• Task prompt: The output should consist solely of the line containing "middle pip: (530, 269)" and the lines that follow it through the end of the data below.

═════ Extracted entries ═════

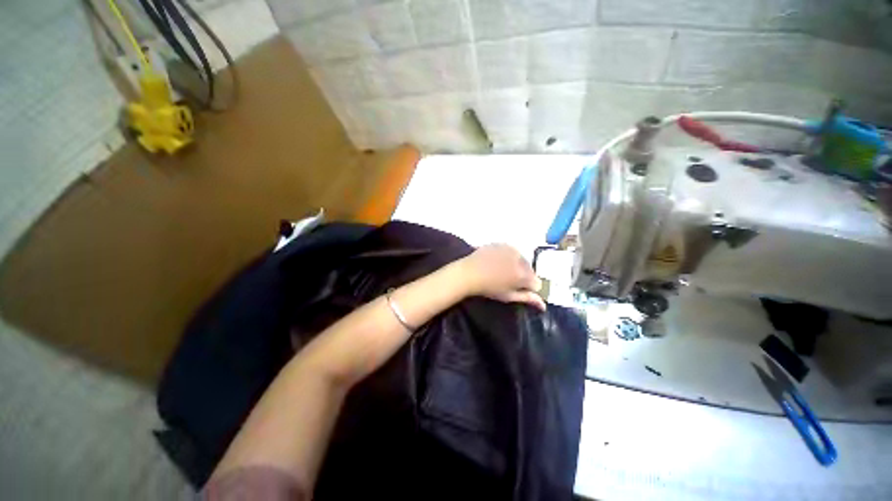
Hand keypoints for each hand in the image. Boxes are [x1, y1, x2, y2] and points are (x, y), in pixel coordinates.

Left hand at [457, 244, 545, 310]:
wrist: (468, 273)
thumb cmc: (488, 288)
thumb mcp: (508, 296)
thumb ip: (527, 298)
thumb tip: (543, 305)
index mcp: (524, 274)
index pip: (537, 283)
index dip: (529, 288)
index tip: (519, 290)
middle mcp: (521, 259)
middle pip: (530, 269)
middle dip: (524, 275)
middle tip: (510, 281)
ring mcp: (511, 249)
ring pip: (521, 259)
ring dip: (516, 265)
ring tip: (502, 271)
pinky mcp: (502, 244)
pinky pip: (511, 251)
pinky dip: (508, 257)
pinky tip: (498, 262)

═════

• Result of the exercise:
middle pip: (530, 269)
middle dip: (524, 275)
middle tip: (510, 281)
ring mcp: (511, 249)
ring pip: (521, 259)
ring dip: (516, 265)
ring tip: (502, 271)
pinky mcp: (502, 244)
pinky pip: (511, 251)
pinky dip: (508, 257)
pinky tip: (498, 262)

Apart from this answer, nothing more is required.